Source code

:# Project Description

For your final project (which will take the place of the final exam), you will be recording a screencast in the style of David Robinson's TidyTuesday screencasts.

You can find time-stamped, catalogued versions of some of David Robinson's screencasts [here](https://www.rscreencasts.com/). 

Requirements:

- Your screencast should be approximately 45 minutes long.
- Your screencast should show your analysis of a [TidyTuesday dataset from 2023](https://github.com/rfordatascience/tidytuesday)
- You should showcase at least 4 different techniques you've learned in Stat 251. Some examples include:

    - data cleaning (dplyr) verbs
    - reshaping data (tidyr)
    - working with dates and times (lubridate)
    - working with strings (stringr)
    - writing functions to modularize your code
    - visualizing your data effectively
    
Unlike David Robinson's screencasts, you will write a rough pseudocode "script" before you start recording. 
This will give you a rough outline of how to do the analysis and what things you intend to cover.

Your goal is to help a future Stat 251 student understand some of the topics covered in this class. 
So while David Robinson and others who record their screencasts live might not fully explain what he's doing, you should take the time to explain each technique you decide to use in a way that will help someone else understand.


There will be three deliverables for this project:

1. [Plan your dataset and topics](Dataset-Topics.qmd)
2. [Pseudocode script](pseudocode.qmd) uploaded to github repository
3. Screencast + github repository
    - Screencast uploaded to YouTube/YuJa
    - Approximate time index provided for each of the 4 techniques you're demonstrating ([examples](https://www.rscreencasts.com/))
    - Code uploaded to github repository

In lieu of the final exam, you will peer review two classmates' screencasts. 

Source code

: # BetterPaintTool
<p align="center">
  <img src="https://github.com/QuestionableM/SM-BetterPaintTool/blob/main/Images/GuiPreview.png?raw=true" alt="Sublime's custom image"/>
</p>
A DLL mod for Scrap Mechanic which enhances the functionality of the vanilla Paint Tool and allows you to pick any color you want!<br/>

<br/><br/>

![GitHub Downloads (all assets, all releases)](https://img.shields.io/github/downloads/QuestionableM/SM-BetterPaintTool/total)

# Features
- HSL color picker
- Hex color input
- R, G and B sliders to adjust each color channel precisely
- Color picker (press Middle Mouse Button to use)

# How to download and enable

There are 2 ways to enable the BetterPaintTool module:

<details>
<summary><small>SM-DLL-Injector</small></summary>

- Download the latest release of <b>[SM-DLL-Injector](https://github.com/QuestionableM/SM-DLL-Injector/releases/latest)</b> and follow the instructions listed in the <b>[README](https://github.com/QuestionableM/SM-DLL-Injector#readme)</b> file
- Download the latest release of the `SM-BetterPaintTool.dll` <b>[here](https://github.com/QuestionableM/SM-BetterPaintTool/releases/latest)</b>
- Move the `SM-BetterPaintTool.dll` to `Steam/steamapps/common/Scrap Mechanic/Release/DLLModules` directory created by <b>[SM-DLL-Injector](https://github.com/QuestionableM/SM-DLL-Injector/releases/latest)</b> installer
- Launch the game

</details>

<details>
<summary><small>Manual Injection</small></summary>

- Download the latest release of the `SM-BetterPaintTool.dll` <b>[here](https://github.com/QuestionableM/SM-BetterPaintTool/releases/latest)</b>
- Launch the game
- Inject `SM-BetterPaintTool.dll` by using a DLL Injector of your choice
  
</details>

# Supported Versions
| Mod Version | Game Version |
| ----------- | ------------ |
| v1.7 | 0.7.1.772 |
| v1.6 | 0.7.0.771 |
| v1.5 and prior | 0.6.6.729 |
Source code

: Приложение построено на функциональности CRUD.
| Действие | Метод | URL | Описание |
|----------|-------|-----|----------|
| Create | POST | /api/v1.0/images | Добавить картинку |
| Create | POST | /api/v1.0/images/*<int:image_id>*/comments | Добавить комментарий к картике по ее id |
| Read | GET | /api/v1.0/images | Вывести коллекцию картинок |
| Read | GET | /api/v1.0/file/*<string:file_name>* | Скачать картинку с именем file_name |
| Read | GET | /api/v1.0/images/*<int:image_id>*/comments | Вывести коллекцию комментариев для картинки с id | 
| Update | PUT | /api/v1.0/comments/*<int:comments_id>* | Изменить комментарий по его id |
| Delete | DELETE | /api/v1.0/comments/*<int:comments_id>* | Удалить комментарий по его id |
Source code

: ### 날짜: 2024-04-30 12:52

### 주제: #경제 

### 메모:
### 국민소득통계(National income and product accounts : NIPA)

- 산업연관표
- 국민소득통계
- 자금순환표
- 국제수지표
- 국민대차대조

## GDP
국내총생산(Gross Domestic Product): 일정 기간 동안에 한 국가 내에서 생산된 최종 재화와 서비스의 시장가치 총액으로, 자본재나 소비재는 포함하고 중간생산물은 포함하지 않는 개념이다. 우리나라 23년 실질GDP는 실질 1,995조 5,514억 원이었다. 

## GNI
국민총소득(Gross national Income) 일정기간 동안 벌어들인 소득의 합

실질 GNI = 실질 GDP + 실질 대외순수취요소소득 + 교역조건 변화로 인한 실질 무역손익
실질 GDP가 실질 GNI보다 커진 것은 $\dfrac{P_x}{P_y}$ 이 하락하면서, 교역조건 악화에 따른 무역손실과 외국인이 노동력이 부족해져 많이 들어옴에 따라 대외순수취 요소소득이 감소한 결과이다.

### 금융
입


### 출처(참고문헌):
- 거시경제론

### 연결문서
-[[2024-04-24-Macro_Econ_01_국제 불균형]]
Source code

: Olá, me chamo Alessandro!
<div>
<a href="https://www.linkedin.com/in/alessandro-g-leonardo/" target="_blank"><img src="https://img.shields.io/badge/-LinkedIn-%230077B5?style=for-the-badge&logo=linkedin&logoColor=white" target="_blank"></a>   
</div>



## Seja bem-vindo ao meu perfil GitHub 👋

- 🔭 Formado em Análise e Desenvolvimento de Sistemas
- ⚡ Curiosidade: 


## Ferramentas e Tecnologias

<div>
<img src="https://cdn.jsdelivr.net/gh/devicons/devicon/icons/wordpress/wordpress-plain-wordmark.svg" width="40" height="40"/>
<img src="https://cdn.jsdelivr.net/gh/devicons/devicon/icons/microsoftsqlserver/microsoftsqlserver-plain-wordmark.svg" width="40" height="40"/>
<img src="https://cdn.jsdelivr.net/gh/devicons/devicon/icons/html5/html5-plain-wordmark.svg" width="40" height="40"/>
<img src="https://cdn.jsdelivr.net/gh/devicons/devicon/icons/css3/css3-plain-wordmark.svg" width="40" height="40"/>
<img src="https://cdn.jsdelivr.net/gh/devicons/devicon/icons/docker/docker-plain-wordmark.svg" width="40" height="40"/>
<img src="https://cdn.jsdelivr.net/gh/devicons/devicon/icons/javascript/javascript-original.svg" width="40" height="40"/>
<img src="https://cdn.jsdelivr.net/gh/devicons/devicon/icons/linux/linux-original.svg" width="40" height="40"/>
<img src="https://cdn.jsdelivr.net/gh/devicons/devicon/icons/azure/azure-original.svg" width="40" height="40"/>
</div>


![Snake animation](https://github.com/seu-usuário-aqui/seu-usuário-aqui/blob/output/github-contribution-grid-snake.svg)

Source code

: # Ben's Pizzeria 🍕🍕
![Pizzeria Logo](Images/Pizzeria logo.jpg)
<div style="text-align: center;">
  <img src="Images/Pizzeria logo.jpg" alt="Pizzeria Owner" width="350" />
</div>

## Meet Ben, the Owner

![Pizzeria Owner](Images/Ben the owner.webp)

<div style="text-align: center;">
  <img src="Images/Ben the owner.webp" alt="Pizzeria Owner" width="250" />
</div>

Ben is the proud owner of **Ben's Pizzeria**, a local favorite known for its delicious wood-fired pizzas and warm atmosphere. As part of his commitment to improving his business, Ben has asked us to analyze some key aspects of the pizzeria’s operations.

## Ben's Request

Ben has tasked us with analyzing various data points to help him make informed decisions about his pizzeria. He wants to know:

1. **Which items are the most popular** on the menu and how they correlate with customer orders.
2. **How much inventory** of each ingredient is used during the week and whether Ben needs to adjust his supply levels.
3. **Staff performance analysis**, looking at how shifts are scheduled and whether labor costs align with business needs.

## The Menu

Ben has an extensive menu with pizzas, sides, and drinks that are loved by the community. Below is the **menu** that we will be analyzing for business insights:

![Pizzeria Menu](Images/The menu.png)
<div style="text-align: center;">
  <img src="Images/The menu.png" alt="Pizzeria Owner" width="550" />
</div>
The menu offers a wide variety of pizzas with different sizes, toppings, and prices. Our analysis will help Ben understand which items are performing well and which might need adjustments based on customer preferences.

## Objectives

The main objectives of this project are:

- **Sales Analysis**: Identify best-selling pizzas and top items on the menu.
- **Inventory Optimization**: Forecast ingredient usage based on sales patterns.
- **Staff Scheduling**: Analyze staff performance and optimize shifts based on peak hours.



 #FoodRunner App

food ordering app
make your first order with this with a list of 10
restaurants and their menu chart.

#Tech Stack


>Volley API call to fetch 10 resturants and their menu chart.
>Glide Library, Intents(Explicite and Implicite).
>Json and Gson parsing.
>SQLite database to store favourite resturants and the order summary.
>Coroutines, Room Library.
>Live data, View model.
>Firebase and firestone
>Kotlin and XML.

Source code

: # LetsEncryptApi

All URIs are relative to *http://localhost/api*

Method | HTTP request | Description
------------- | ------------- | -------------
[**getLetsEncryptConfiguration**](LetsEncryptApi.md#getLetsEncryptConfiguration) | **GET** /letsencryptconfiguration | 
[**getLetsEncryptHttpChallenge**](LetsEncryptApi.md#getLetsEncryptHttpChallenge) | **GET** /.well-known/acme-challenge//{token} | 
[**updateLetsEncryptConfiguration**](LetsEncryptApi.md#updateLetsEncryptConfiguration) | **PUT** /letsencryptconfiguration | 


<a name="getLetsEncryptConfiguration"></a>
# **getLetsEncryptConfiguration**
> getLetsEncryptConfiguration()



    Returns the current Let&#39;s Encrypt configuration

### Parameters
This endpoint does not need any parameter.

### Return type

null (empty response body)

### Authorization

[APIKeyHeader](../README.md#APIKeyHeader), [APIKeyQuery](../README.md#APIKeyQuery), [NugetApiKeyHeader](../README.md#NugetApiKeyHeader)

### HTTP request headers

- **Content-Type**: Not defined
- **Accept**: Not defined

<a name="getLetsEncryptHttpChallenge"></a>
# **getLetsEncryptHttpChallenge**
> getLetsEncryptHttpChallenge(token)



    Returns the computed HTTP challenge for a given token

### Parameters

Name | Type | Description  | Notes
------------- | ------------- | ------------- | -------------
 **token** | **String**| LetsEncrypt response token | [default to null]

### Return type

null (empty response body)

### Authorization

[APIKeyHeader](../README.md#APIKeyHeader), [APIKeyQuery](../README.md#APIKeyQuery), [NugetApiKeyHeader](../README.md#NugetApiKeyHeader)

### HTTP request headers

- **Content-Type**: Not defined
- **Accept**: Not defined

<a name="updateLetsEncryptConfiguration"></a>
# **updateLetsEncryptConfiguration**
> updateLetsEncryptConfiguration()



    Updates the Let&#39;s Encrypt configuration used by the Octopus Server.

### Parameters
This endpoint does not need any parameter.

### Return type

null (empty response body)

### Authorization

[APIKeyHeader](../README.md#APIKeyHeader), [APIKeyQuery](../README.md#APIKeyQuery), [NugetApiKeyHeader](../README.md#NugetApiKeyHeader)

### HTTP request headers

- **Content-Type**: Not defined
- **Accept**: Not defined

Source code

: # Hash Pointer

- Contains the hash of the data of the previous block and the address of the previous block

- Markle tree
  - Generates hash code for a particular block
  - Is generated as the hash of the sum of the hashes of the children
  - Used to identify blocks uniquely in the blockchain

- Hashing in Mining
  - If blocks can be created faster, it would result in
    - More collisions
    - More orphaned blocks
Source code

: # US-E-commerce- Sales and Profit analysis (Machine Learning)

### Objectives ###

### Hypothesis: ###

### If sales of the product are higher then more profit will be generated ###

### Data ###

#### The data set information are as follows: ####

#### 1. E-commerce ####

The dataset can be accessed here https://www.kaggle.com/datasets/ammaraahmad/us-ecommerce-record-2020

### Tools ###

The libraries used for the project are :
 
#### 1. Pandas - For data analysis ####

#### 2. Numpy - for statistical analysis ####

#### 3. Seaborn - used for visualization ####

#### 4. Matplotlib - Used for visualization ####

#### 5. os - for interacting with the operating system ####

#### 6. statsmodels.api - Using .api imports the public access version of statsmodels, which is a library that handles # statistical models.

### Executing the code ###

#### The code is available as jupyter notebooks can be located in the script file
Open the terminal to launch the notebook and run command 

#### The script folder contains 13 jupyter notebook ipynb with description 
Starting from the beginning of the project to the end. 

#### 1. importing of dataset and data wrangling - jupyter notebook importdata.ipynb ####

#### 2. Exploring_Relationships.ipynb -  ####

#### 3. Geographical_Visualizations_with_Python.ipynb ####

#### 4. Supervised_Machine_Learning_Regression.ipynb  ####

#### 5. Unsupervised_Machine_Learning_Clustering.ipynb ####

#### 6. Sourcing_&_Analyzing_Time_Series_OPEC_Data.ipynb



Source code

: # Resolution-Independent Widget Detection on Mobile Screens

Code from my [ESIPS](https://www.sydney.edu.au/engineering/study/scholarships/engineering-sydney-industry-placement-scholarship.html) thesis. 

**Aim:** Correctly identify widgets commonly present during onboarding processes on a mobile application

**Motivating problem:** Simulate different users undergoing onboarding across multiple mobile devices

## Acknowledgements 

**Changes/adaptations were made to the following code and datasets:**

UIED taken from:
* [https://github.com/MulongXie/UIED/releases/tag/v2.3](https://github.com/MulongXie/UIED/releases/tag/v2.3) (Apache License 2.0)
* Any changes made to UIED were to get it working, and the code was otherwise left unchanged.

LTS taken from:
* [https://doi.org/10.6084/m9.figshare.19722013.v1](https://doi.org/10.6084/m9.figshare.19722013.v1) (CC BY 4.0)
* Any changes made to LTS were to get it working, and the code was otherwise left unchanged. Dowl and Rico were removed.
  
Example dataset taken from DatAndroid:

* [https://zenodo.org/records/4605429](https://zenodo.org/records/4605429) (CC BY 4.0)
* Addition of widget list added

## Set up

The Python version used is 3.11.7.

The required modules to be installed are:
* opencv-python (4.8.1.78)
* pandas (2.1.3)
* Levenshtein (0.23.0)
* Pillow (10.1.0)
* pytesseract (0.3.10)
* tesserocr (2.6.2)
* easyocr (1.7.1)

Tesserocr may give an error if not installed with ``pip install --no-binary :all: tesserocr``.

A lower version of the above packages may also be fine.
========
_What you will do:_
Copy down every line of the entries containing the word "교역조건".

_Solution for this exercise:_
실질 GNI = 실질 GDP + 실질 대외순수취요소소득 + 교역조건 변화로 인한 실질 무역손익
실질 GDP가 실질 GNI보다 커진 것은 $\dfrac{P_x}{P_y}$ 이 하락하면서, 교역조건 악화에 따른 무역손실과 외국인이 노동력이 부족해져 많이 들어옴에 따라 대외순수취 요소소득이 감소한 결과이다.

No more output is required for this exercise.